## [Your task]
Everything from the opening line of the records below up to and including the line containing "Development: Pat South" should be retyped exactly, minus the pictures.

## [Extracted entries]
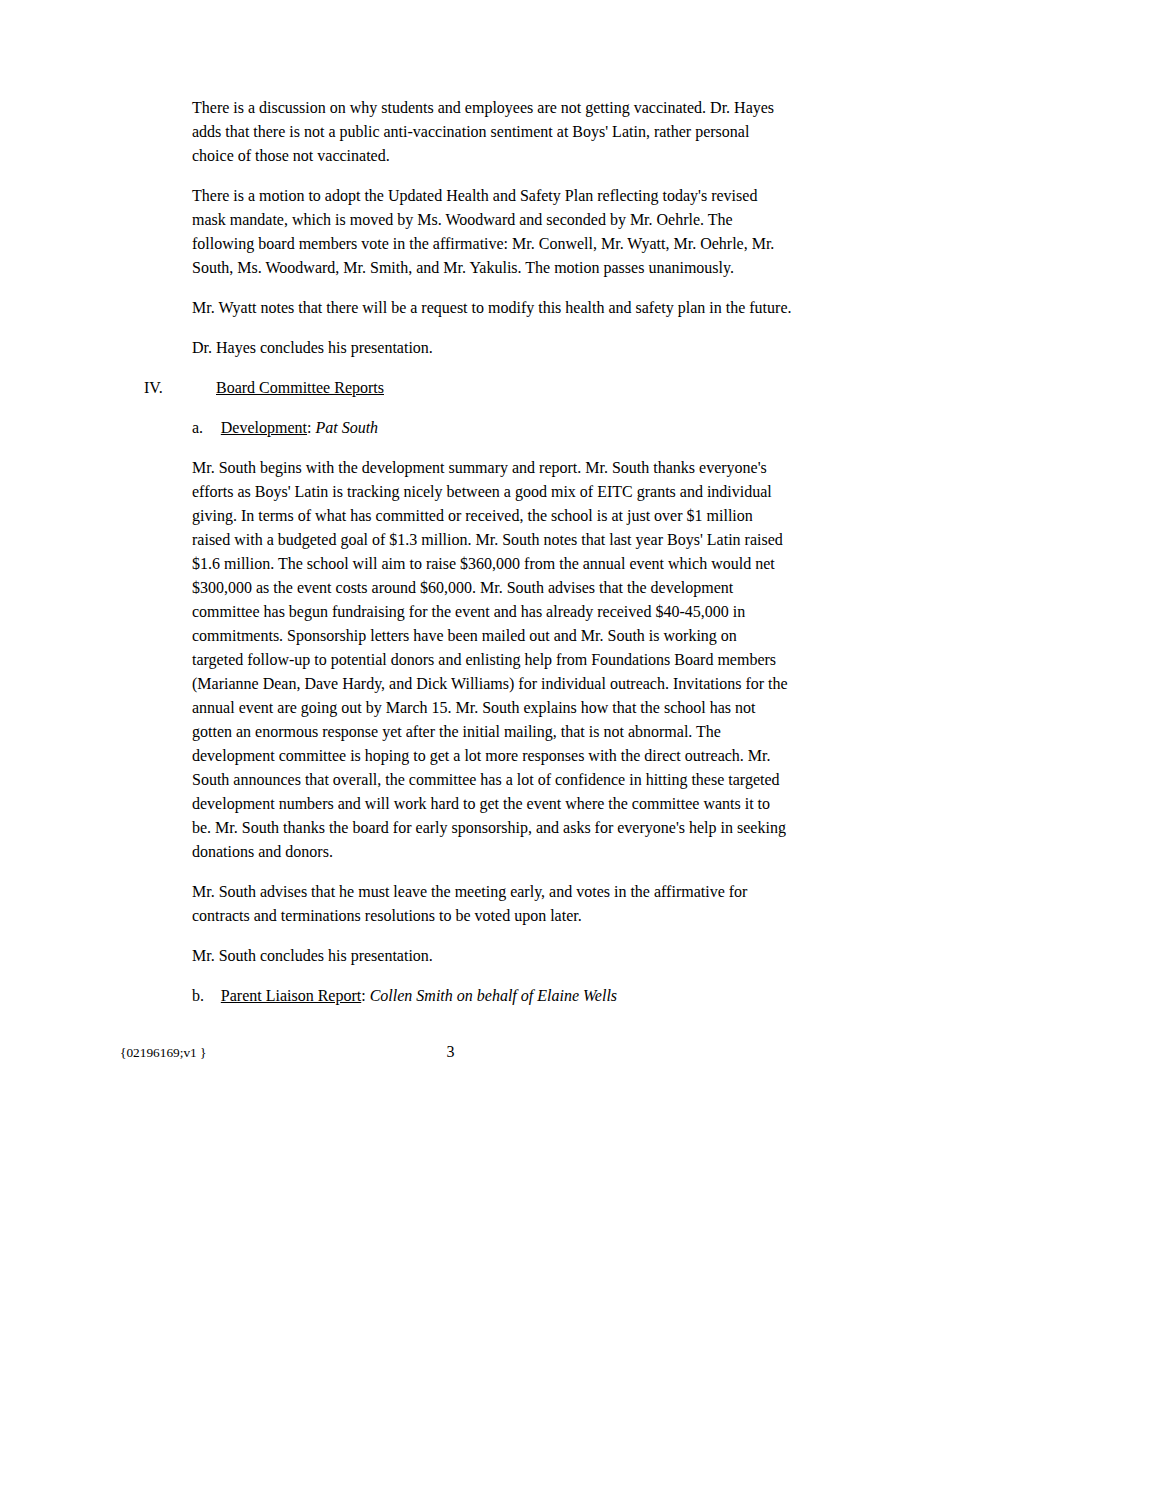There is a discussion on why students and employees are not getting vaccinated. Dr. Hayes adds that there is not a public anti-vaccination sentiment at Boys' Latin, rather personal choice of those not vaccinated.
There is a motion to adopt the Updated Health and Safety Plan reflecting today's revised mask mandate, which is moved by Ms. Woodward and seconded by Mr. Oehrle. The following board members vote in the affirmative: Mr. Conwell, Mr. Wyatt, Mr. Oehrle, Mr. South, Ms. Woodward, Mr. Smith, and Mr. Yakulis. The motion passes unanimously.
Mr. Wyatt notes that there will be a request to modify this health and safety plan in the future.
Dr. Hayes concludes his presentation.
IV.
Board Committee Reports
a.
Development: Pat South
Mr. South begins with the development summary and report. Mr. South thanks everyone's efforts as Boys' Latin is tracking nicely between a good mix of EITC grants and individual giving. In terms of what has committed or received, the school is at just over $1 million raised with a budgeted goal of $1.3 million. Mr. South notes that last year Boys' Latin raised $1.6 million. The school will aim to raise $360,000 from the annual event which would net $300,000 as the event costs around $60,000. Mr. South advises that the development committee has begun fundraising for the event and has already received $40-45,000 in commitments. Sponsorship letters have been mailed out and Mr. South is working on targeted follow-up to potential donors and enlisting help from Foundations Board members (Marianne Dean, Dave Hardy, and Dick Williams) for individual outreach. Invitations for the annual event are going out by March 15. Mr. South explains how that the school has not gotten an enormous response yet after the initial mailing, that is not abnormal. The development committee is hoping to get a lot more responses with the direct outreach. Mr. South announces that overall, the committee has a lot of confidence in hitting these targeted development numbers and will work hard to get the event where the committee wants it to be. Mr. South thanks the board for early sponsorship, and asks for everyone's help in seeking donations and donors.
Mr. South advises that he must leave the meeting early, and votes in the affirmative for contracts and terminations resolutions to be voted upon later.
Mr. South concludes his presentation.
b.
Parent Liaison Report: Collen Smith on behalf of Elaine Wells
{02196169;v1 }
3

## [Result below]
There is a discussion on why students and employees are not getting vaccinated. Dr. Hayes adds that there is not a public anti-vaccination sentiment at Boys' Latin, rather personal choice of those not vaccinated.
There is a motion to adopt the Updated Health and Safety Plan reflecting today's revised mask mandate, which is moved by Ms. Woodward and seconded by Mr. Oehrle. The following board members vote in the affirmative: Mr. Conwell, Mr. Wyatt, Mr. Oehrle, Mr. South, Ms. Woodward, Mr. Smith, and Mr. Yakulis. The motion passes unanimously.
Mr. Wyatt notes that there will be a request to modify this health and safety plan in the future.
Dr. Hayes concludes his presentation.
IV.
Board Committee Reports
a.
Development: Pat South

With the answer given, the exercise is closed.